Any of the b_m is an upper bound for the set of all a_n, so the LEAST upper bound a must be less than or equal to b_m for any m. Now you figure out why b must in turn be greater than or equal to a.

 

[kingwinner]

Yes, I already understood that a ≤ b_m for all m. It just follows from the fact that the least upper bound of (a_n) is less than or equal to any upper bound of (a_n). (see post #8)


And now my problem is about the second proof.

How can we prove that "a_n ≤ b_n for all n IMPLIES lim a_n ≤ lim b_n"?

It seems clear in my mind, but how can we prove rigorously using epsilon?

Thanks!

 

[jgens]

If it helps, here's how I might tackle this problem.

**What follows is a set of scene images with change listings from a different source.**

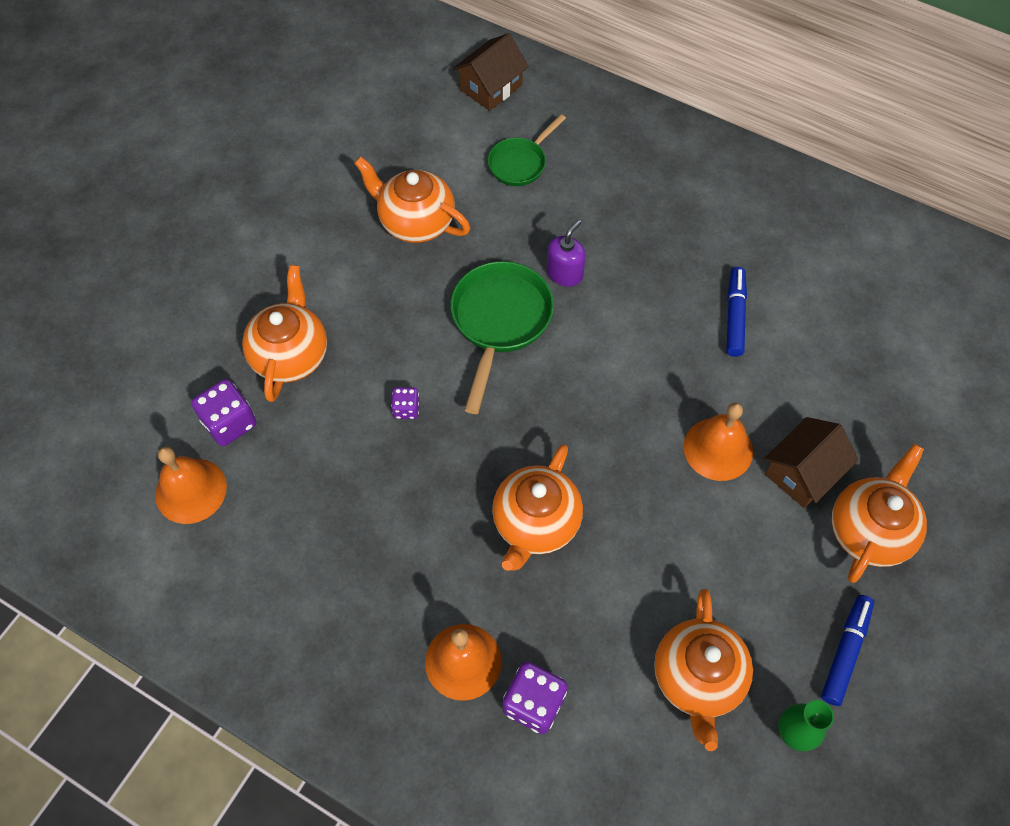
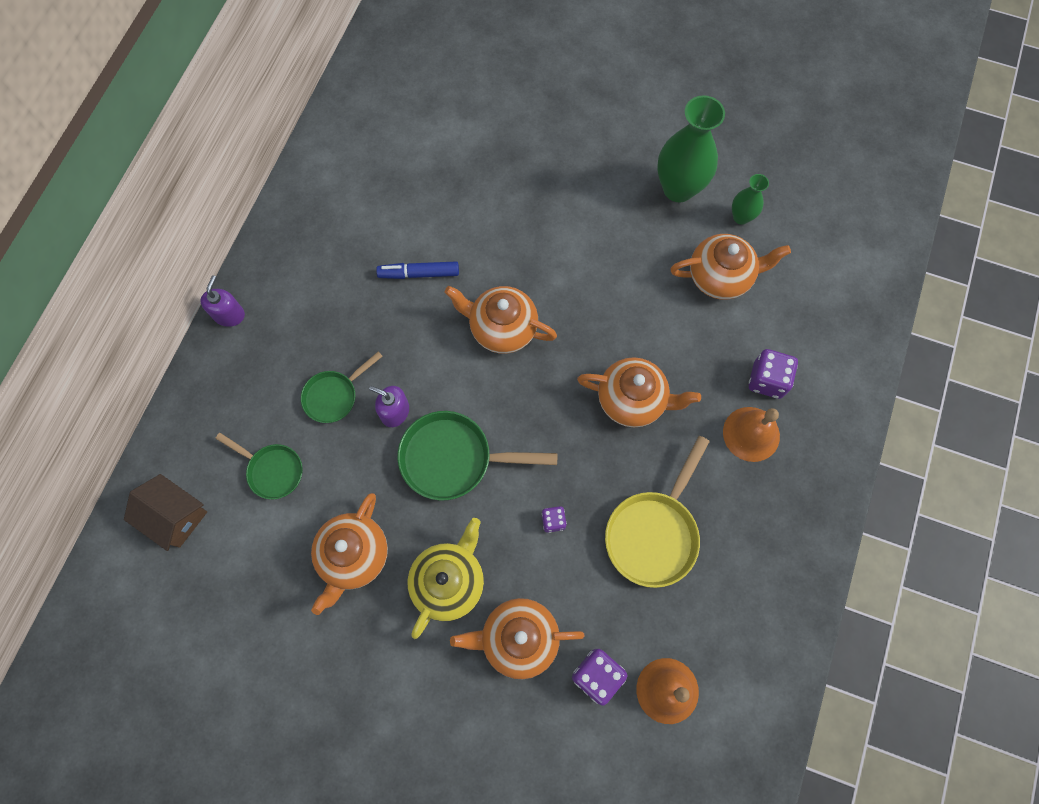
camera: 100 degrees left, 10 degrees up
orange bell [684,403,753,481] -> none
brown house [764,417,858,508] -> none
blue marker [821,595,874,706] -> green vase [657,95,725,203]
orange teapot [832,444,927,583] -> orange teapot moved to [444,286,557,354]
none -> purple soap dispenser [200,275,245,327]
none -> green pan [301,351,383,423]
none -> yellow teapot [408,518,484,639]
none -> yellow pan [605,436,710,588]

You already know that $a_n \leq b_m$ for all $m,n \in \mathbb{N}$. From this we can conclude that the sequence $\{a_n\}$ has a least upper bound which we denote $\alpha$. Similarly, the sequence $\{b_n\}$ has a greatest lower bound which we denote $\beta$. Now, from this we have only three possible scenarios:

• $$a_n \leq \alpha < \beta \leq b_n$$

• $$a_n \leq \alpha = \beta \leq b_n$$

• $$a_n \leq \beta < \alpha \leq b_n$$

If either of the first two cases hold, we know that the theorem we're trying to prove is true. If the third case is true however, we know that the intersection of all intervals $[a_n,b_n]$ is necessarily empty. Thus, if you can rule the third case out, then you'll have proved the theorem. So, suppose that the third case is true and let $\alpha - \beta = 2\varepsilon > 0$. Can you derive a contradiction from this?